Since number plates became a legal requirement in the UK in 1903, there have been several systems in place to identify different vehicles. The current system that we use today has been in place since September 2001 follows a specific format. In this article, you’ll learn everything you need to know about the current number plate system and when they change each year.
How to identify the age of a plate
Since 2001, the format of number plates in the UK has remained the same. 7 characters, two letters followed by two numbers and then three other letters. The first two letters are known as the memory tag and reveal the local area that the vehicle was first registered. The two letters following highlight the age of the vehicle, and the last three letters are a random variation which will make the plate unique.
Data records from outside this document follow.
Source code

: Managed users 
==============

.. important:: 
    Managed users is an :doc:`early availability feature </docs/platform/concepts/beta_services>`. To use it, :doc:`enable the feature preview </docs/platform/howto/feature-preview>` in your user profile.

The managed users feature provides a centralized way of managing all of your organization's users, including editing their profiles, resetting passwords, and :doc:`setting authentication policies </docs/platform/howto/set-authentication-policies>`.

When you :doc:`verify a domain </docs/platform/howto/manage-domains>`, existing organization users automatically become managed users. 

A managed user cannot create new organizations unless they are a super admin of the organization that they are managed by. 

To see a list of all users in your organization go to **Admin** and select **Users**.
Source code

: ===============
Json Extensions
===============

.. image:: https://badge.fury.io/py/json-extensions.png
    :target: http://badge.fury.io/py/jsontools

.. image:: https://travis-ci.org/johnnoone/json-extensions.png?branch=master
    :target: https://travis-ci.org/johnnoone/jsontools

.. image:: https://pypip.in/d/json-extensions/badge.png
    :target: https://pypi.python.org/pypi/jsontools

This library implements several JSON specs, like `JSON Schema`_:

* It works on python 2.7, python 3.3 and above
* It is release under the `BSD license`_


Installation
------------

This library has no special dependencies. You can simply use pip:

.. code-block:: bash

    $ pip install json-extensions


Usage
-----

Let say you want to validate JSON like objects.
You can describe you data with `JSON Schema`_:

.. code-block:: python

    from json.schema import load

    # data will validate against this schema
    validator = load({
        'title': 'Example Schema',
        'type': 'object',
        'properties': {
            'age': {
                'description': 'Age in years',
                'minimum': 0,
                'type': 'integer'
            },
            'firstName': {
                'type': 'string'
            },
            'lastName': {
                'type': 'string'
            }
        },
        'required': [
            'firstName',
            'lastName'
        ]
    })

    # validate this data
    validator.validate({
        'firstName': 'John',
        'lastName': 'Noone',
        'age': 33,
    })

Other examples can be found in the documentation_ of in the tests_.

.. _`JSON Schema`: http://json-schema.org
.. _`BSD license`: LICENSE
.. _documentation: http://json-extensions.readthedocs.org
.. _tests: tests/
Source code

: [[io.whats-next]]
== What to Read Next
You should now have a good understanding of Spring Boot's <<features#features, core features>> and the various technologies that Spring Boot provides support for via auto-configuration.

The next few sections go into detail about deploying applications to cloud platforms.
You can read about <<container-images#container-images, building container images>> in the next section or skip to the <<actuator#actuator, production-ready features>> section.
Previous number plate systems
Before the system we use now, there were other systems in place that eventually became redundant.
Suffix: The suffix system came into place in 1963 and ended in 1983. The dateless system that was in place beforehand was no longer possible to use as many local councils were running out of number plates to assign. Up until this point, number plates only had 3 characters, therefore it was a massive change when this became 7 characters with the suffix system. A letter was added to the end of the plate to indicate the year that the vehicle had be registered. For example, in 1963 a plate would read AAA 111A and 1964, AAA 111B and so on.
This was a mammoth task for local councils, and in 1974 there finally became a centralised system that we today known as the DVLA. It was also during the suffix system that the colour of plates changed and the front plate became white and the rear reflective yellow.
Prefix: Following on from the suffix system, the prefix system came into place in 1983 and lasted until 2001. There were very few changes between the two systems, as the letter that indicated the age of the vehicle was simply moved from the back to the front of the plate. Vehicles registered in 1983 would begin with the letter A and follow on from that.
As the suffix system only lasted 20 years, it was clear to see that the prefix system would follow suit, therefore authorities spent many years in the 1990s trying to create a new system before prefix ran out.
When do current number plates change?
As of September 2001, we have been using the same system which is due to run out in the 2050s. Now, a new number plate is no longer launched annually, but twice a year, in March and September. Many people that are looking to purchase a new vehicle will wait until the launch of the new number plate each year so that they can flash their brand-new plate too.
In-order to determine a vehicle’s age you need to look at the two numbers on the plate. The first number reveals which half of the year the plate was launched, and the second number highlights the year. For example, a plate made in March 2002 will have the numbers 02, and a plate made in September 2002 will be 52.
In 2020, the first plate to be launched in March will be 20 and from September onwards it will be 70.